*REQUIREMENT:*
The answer must consist of every line in the data below that holds the word "Switch".

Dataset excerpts
*** Begin section ***
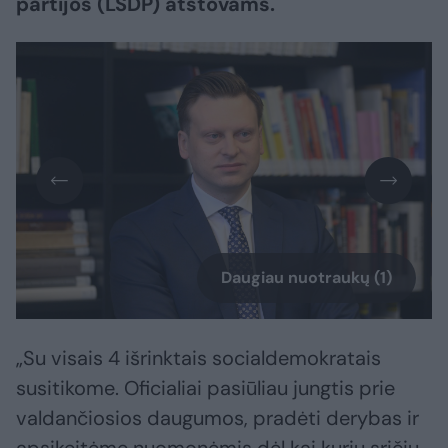
partijos (LSDP) atstovams.
Daugiau nuotraukų (1)
„Su visais 4 išrinktais socialdemokratais
susitikome. Oficialiai pasiūliau jungtis prie
valdančiosios daugumos, pradėti derybas ir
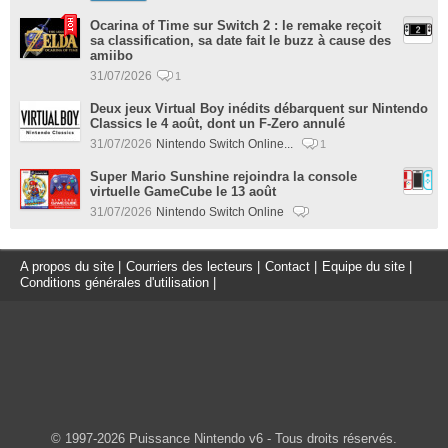
Ocarina of Time sur Switch 2 : le remake reçoit
sa classification, sa date fait le buzz à cause des
amiibo
31/07/2026
1
Deux jeux Virtual Boy inédits débarquent sur Nintendo
Classics le 4 août, dont un F-Zero annulé
31/07/2026
Nintendo Switch Online...
1
Super Mario Sunshine rejoindra la console
virtuelle GameCube le 13 août
31/07/2026
Nintendo Switch Online
A propos du site
|
Courriers des lecteurs
|
Contact
|
Equipe du site
|
Conditions générales d'utilisation
|
© 1997-2026 Puissance Nintendo v6 - Tous droits réservés.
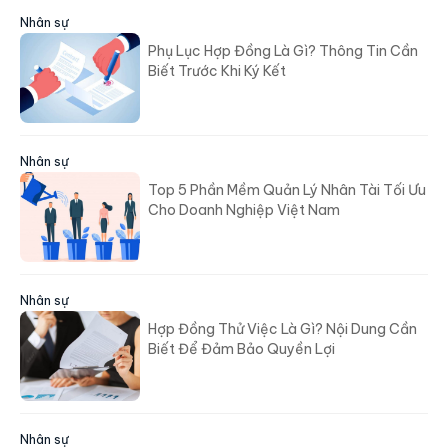
Nhân sự
Phụ Lục Hợp Đồng Là Gì? Thông Tin Cần
Biết Trước Khi Ký Kết
Nhân sự
Top 5 Phần Mềm Quản Lý Nhân Tài Tối Ưu
Cho Doanh Nghiệp Việt Nam
Nhân sự
Hợp Đồng Thử Việc Là Gì? Nội Dung Cần
Biết Để Đảm Bảo Quyền Lợi
Nhân sự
*** End section ***
*ANSWER TO THIS EXERCISE:*
Ocarina of Time sur Switch 2 : le remake reçoit
Nintendo Switch Online...
Nintendo Switch Online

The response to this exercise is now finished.